Kebahagiaan Itu Mewah

bahagia itu mewah

Tergelitik dengan pertanyaan dan jawaban dari teman-teman akan pertanyaan:

Mengapa orang dahulu mengatakan “uang tidak bisa membeli kebahagiaan” padahal di zaman modern ini hampir semua kebahagiaan selalu memerlukan uang?

Saya ingin ikut nimbrung dalam urusan kebahagiaan vs kekayaan ini. Bagi saya kebahagiaan itu mewah.

Baca juga: Komitmen Pernikahan Lebih Penting daripada Kebahagiaan Anda

Bahkan Prof psikologi yang bukunya saya baca pun menuliskan dengan jelas bahwa money indeed can buy happiness, dan dia mengutip penelitian dari Blanchflower dan Oswald tahun 2011(https://www.nber.org/papers/w16668.pdf) yang menunjukkan bahwa untuk setiap $ 1000 peningkatan income, memberikan kontribusi pada peningkatan kebahagiaan sebanyak 0.00246 unit.

Masalahnya adalah kebahagiaan yang diukur adalah kebahagiaan umum yang ditanyakan dalam pertanyaan:

“Taken all together, how would you say things are these days: would you say that you are very happy, pretty happy, or not too happy?”

Padahal kebahagiaan itu cukup kompleks untuk ditanyakan dengan satu pertanyaan saja. Buktinya dalam jurnal yang sama, penulis mengungkapkan bahwa dulu orang menggunakan mobil Ford, dan sekarang Lexus, tapi kebahagiaannya tetap saja sama. Demikian juga GDP negara yang meningkat tetapi kebahagiaan rakyat ternyata tidak terlalu meningkat.

Mengacu kepada teori Two Factors Herzberg, uang disebut sebagai hygiene factor, yaitu faktor yang kalau dihilangkan menimbulkan ketidakpuasan, tetapi kalau dipenuhi hanya memberikan suatu kepuasan di level tertentu, tidak lebih dari itu.

Pernah dengar tentang paradoks kebahagiaan? Paradoks kebahagiaan mengatakan justru orang yang mengejar kebahagiaan, akan kehilangan kebahagiaan itu. Bukti sederhananya adalah cobalah Anda memutar musik kesayangan Anda, tapi saat Anda memutarnya kali ini cobalah untuk selalu berusaha untuk mendapatkan kesenangan….

Kali ini Anda justru akan mendapatkan bahwa Anda kurang menikmati musik itu dari sebelumnya. Karena kini Anda mengharapkan suatu kesenangan tertentu, dan terus berupaya memperolehnya, padahal kesenangan itu sebenarnya akan datang sendiri ketika Anda memutarkan musik tersebut, tanpa memikirkan khusus untuk mendapatkan kebahagiaan.
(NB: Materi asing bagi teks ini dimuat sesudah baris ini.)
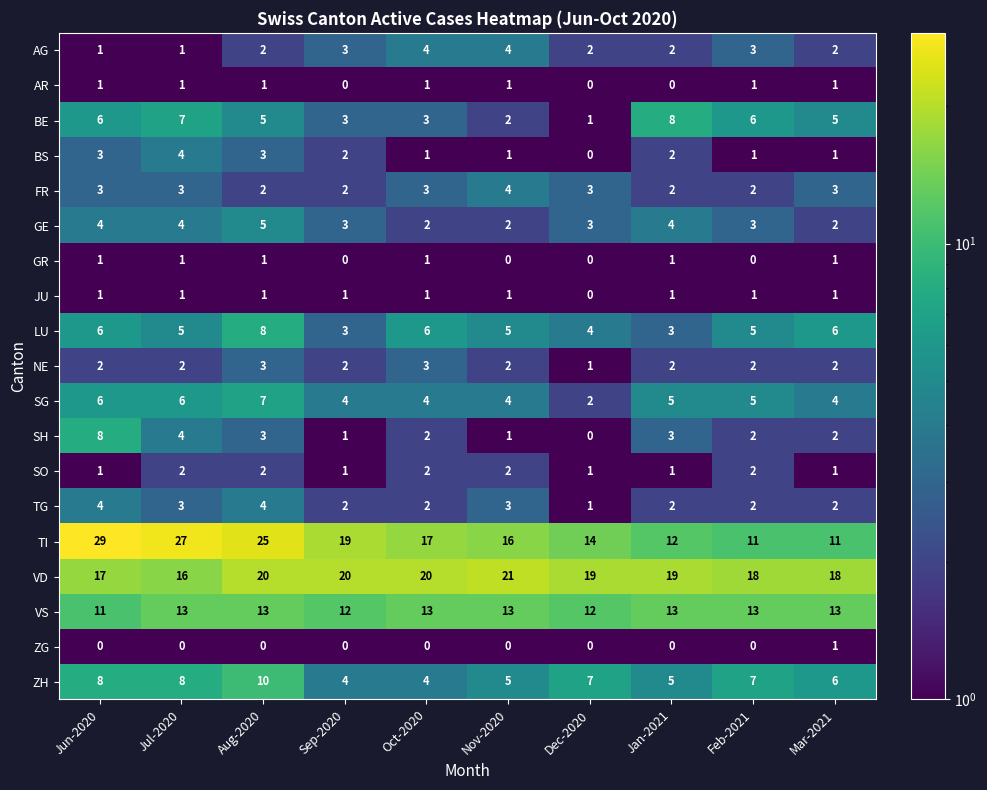

At how many categories does at least one series exceed 24?

3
Dari sisi lain, manusia justru mendapatkan kebahagiaan yang lebih tinggi tingkatannya ketika manusia melakukan hal-hal yang merugikan dan tidak fun, misalnya:

  1. Mengeluarkan uang (walau pendapatan kita pas-pasan) untuk menolong orang yang sangat membutuhkan
  2. Mengeluarkan waktu dan tenaga untuk melayani orang lain
  3. Berkorban demi orang lain atau demi bangsa dan negara, atau untuk Tuhan yang diyakini.
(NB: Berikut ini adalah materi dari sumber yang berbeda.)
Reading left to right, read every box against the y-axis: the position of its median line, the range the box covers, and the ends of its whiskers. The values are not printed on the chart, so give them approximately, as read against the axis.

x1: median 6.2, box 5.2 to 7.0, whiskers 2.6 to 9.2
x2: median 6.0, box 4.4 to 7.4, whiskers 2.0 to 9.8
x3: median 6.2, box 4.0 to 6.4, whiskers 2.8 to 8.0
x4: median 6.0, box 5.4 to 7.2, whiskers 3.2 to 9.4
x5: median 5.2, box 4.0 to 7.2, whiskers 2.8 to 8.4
Yang ingin saya tuliskan adalah, uang memang bisa membeli beberapa jenis kebahagiaan tertentu, tapi cukup sampai di sana, ada suatu titik jenuh, bahkan kehilangan makna jika kita berhenti di sana. Kebahagiaan itu bukan satu jenis benda tunggal, dan sebagian kebahagiaan lainnya tidak dapat dibeli dengan uang. Kalau memang uang dapat membeli kebahagiaan, tentunya kebahagiaan adalah hanya milik orang-orang yang kaya, tetapi kenyataannya tidak demikian bukan?

Hal-hal yang dibutuhkan untuk mendapatkan kebahagiaan jenis lainnya itu justru jauh lebih malah daripada uang. Untuk mendapatkan kebahagiaan dalam pernikahan misalnya, kita harus mendedikasikan diri kita kepada pasangan kita (baca juga: Apakah benar dalam pernikahan cinta itu hanya bertahan 5 tahun dan selebihnya merupakan menjaga komitmen?). Tidak berlebihan jika saya katakan “bahagia itu mewah” bukan?

Bahagia itu sederhana, tetapi tidak punya uang juga menyulitkan Anda untuk bahagia.